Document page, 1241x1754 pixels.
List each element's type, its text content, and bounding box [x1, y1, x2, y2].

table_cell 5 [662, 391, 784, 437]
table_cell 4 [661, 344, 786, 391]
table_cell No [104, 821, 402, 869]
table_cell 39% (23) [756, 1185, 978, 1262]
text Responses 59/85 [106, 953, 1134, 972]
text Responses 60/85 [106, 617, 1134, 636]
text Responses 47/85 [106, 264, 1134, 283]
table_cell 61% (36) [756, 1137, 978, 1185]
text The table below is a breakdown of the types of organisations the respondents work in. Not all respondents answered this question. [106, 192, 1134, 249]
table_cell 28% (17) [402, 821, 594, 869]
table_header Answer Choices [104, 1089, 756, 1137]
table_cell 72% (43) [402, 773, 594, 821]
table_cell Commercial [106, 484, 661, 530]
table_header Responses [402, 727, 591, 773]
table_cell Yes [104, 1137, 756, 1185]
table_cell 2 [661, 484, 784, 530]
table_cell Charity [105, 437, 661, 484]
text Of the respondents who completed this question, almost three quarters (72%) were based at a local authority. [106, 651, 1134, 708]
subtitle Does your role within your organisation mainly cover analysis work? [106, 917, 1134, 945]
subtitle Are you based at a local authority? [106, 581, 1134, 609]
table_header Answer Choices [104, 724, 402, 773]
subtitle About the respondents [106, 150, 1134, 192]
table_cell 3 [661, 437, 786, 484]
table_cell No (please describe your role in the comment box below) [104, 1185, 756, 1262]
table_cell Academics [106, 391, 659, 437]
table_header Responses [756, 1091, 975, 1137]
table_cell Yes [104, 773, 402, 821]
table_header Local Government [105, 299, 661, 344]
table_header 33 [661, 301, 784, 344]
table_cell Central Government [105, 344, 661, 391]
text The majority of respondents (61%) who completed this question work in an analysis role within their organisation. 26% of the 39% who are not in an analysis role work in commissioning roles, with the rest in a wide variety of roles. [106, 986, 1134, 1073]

---

# Job:
Type out the material again, matching every line.

# Output of the exercise:
Document page, 1241x1754 pixels.
List each element's type, its text content, and bounding box [x1, y1, x2, y2].

table_cell 5 [662, 391, 784, 437]
table_cell 4 [661, 344, 786, 391]
table_cell No [104, 821, 402, 869]
table_cell 39% (23) [756, 1185, 978, 1262]
text Responses 59/85 [106, 953, 1134, 972]
text Responses 60/85 [106, 617, 1134, 636]
text Responses 47/85 [106, 264, 1134, 283]
table_cell 61% (36) [756, 1137, 978, 1185]
text The table below is a breakdown of the types of organisations the respondents work in. Not all respondents answered this question. [106, 192, 1134, 249]
table_cell 28% (17) [402, 821, 594, 869]
table_header Answer Choices [104, 1089, 756, 1137]
table_cell 72% (43) [402, 773, 594, 821]
table_cell Commercial [106, 484, 661, 530]
table_header Responses [402, 727, 591, 773]
table_cell Yes [104, 1137, 756, 1185]
table_cell 2 [661, 484, 784, 530]
table_cell Charity [105, 437, 661, 484]
text Of the respondents who completed this question, almost three quarters (72%) were based at a local authority. [106, 651, 1134, 708]
subtitle Does your role within your organisation mainly cover analysis work? [106, 917, 1134, 945]
subtitle Are you based at a local authority? [106, 581, 1134, 609]
table_header Answer Choices [104, 724, 402, 773]
subtitle About the respondents [106, 150, 1134, 192]
table_cell 3 [661, 437, 786, 484]
table_cell No (please describe your role in the comment box below) [104, 1185, 756, 1262]
table_cell Academics [106, 391, 659, 437]
table_header Responses [756, 1091, 975, 1137]
table_cell Yes [104, 773, 402, 821]
table_header Local Government [105, 299, 661, 344]
table_header 33 [661, 301, 784, 344]
table_cell Central Government [105, 344, 661, 391]
text The majority of respondents (61%) who completed this question work in an analysis role within their organisation. 26% of the 39% who are not in an analysis role work in commissioning roles, with the rest in a wide variety of roles. [106, 986, 1134, 1073]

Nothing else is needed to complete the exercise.